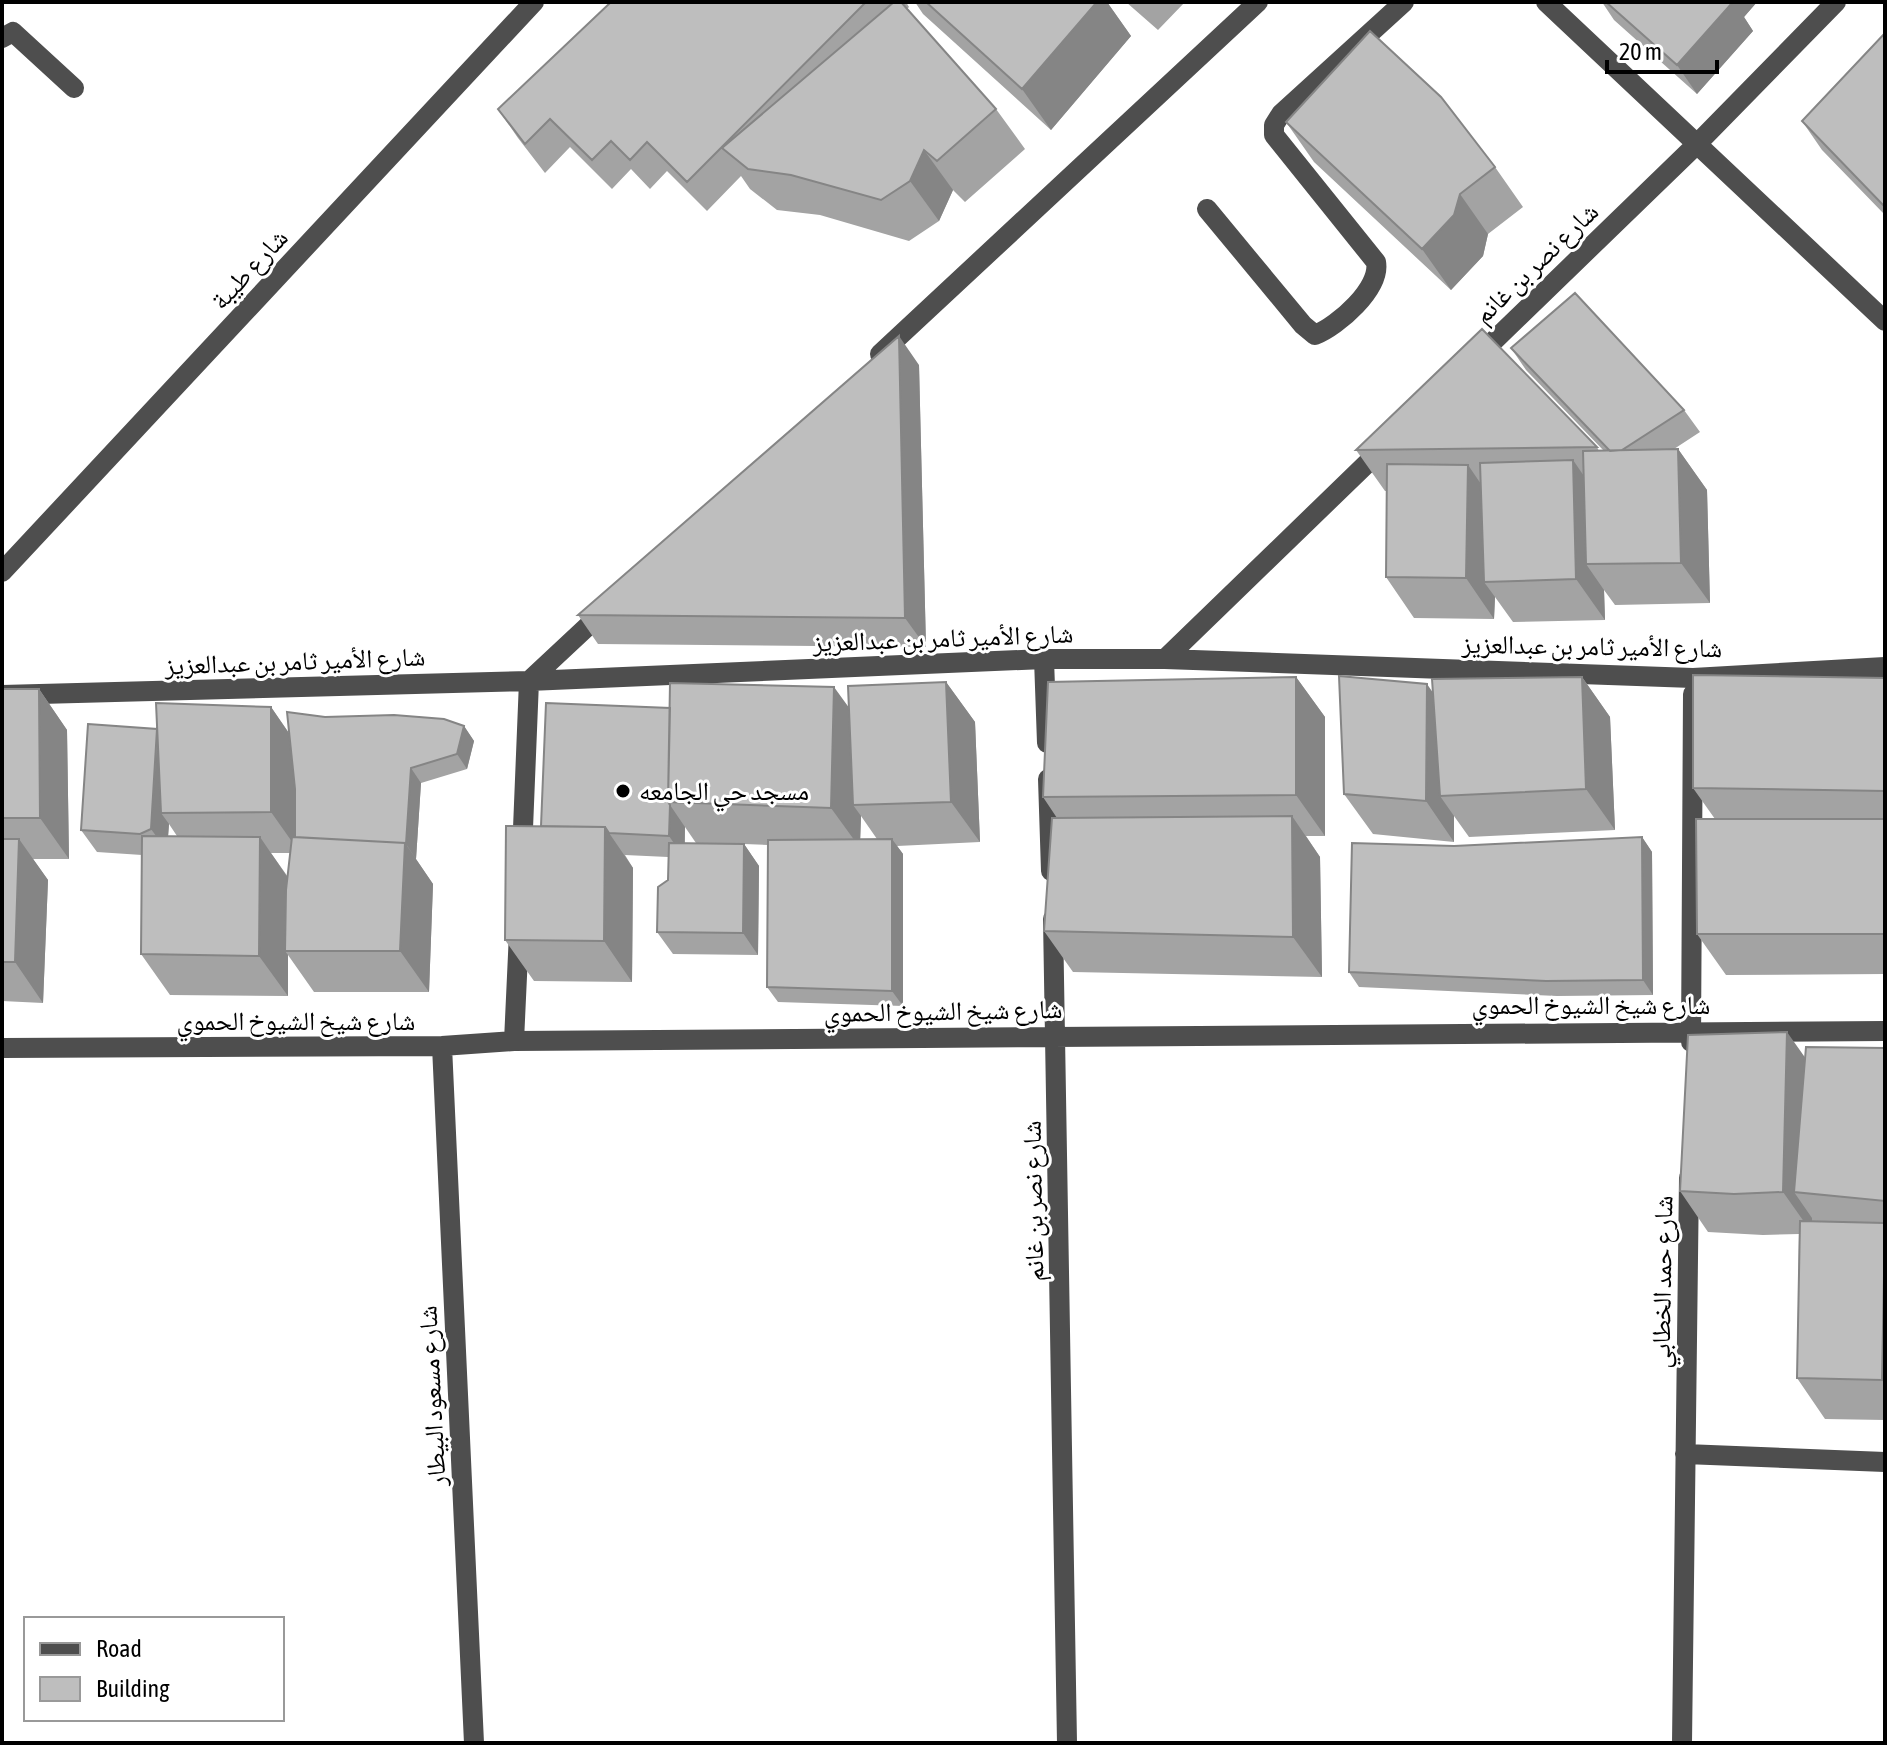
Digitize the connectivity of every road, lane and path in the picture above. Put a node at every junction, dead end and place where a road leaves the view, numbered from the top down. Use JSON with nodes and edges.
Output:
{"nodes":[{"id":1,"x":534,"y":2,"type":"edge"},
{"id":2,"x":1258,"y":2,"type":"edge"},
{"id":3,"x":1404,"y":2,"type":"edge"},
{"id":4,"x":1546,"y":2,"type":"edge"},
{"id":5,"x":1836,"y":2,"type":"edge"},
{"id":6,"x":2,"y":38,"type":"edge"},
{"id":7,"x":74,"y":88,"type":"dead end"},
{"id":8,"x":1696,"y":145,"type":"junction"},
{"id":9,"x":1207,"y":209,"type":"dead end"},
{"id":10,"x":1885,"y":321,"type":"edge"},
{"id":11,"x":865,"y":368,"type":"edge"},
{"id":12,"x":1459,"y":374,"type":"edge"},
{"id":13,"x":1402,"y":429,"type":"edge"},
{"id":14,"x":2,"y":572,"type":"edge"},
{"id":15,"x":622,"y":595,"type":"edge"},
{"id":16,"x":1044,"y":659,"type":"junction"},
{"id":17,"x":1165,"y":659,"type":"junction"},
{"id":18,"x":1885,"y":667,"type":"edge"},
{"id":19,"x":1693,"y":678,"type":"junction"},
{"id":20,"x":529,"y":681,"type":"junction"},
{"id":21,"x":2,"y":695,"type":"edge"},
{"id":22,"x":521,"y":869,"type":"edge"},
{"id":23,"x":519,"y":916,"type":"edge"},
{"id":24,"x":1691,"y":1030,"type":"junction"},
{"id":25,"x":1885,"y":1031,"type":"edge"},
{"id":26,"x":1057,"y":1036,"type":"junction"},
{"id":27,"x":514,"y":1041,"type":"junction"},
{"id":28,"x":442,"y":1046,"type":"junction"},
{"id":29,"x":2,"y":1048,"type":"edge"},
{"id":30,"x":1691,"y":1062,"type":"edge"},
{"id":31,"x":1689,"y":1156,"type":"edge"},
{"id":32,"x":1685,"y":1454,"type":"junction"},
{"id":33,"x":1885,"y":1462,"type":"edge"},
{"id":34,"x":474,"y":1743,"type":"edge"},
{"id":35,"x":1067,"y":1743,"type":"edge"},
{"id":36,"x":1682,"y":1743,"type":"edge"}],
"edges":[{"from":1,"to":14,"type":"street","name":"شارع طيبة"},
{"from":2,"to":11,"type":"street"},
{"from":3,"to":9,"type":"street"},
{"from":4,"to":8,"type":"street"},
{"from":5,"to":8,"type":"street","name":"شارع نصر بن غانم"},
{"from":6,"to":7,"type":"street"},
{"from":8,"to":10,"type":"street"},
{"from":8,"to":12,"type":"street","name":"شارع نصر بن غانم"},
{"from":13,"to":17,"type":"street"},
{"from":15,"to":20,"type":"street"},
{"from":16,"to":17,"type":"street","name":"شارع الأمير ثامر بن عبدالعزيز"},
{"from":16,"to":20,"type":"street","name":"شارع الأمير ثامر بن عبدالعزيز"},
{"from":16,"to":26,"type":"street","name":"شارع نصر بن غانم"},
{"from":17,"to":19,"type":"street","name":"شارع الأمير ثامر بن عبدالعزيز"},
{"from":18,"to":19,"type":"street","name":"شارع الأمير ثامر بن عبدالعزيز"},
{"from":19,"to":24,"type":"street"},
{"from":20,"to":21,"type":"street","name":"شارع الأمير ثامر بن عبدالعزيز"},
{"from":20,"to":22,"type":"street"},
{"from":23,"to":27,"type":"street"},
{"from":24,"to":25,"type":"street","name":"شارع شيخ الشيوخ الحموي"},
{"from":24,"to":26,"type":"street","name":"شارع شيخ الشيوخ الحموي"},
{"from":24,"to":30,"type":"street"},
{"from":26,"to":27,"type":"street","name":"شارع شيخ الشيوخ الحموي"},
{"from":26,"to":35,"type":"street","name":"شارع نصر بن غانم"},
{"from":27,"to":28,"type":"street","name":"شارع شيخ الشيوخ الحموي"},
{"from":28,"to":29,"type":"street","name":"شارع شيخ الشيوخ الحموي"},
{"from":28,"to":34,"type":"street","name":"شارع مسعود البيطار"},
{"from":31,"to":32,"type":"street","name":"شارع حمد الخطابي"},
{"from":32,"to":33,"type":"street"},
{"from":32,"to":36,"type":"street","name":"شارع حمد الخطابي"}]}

* _Directions_
Copy out all lines above holding "dead".

* _Answer to this task_
Digitize the connectivity of every road, lane and path in the picture above. Put a node at every junction, dead end and place where a road leaves the view, numbered from the top down. Use JSON with nodes and edges.
{"id":7,"x":74,"y":88,"type":"dead end"},
{"id":9,"x":1207,"y":209,"type":"dead end"},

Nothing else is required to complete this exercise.